TASK INSTRUCTIONS
#1 Answer these questions about the passage on kernel thread signals.
(a) Which call tells whether the thread was woken by a signal?
(b) Which call consumes the signal?
(c) What happens if a kill -9 command is issued to the kernel thread?
#2 Write out the passage on kernel thread signals, starting with "If you set task" and going on through "kill the thread.", and replace "driver" with "module" wherever it occurs in that part.
#3 Continue the passage on kernel thread signals from its final sentence.

SOURCE TEXT
If you set task TASK_INTERRUPTIBLE, you have to deal with signal yourself. You have to decide first, what action to take if the thread is waken by a signal; second and important, you have to consume the signal as well. Otherwise your thread will be continuously waken by the signal. The signal_pending() call can tell you if the thread is waken by a signal. The signal is consumed by calling flush_signals(); In our case, if the thread is waken by a signal, but if example_exit is not set, the thread is going to ignore the signal. If the example_exit is set the thread is going to exit.

As the thread is part of my driver, I only want it exits when the driver is unloaded. If you issue kill -9 command to the kernel thread, it won’t kill the thread.

EXTRACTED INFORMATION
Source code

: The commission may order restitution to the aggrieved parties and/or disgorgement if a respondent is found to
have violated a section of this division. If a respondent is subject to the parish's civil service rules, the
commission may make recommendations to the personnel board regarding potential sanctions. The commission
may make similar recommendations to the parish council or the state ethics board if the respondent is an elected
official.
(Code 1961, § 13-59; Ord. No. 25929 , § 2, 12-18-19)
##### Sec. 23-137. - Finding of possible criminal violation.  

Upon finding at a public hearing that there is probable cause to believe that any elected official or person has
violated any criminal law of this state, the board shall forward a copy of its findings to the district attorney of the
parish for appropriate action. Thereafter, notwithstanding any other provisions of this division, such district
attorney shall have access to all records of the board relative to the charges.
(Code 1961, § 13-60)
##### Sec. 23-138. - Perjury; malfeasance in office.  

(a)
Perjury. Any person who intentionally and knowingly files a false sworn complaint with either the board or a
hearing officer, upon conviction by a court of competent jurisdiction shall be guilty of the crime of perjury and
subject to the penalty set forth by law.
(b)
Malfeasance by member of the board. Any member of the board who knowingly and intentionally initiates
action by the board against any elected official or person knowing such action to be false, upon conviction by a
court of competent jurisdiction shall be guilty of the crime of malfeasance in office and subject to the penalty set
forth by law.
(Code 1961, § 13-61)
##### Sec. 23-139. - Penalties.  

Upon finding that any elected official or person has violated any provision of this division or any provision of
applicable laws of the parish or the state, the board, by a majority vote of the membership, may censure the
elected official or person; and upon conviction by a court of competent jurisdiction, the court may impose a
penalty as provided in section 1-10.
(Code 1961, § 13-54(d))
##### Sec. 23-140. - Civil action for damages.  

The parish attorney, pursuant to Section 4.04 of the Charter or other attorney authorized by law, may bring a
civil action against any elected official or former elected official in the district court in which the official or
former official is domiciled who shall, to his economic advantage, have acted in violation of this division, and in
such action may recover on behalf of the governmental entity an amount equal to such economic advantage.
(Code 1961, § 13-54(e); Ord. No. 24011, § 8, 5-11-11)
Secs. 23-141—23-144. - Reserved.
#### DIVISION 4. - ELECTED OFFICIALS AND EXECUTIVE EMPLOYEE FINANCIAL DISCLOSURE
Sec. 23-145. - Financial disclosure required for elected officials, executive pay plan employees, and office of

ACTIVITY ANSWERS
#1
(a) signal_pending()
(b) flush_signals()
(c) It won't kill the thread.

#2
If you set task TASK_INTERRUPTIBLE, you have to deal with signal yourself. You have to decide first, what action to take if the thread is waken by a signal; second and important, you have to consume the signal as well. Otherwise your thread will be continuously waken by the signal. The signal_pending() call can tell you if the thread is waken by a signal. The signal is consumed by calling flush_signals(); In our case, if the thread is waken by a signal, but if example_exit is not set, the thread is going to ignore the signal. If the example_exit is set the thread is going to exit.

As the thread is part of my module, I only want it exits when the module is unloaded. If you issue kill -9 command to the kernel thread, it won’t kill the thread.

#3
One thing to notice that signal makes the thread behave a little different as we anticipated: It does not print message exactly at the frequency we set. If we send a signal to the thread, then it will print the message as well. To make the thread print at exact frequency, the thread has to remember how much time escaped if it was waked by a signal. If it wakes up too early, it should sleep for another adjusted time interval. We do not get into too much discussion for this. We just leave it as it is.

The driver module enter point just has a few lines like this.

int init_module(void)

{
int err=0;
err = register_chrdev( EXAMPLE_MAJOR, "example",&example_fops );
if ( 0 > err )
{
return err;

}

example_init();
return 0;

}

The exit point of the driver is given bellow

void cleanup_module(void)
{
int err;
err = unregister_chrdev( EXAMPLE_MAJOR, "example");
if ( 0>err )
{
printk(KERN_ERR"unregister_chrdev err=%d", err);
}
example_cleanup();
#ifdef DEBUG
printk( KERN_DEBUG"Bye!\n");
#endif
return;
}

static void example_cleanup(void)
{
int result=0;
/*set exit instruction to the thread*/
example_exit=1;
result=kill_proc(example_pid, SIGKILL, 1);
if ( result==0 )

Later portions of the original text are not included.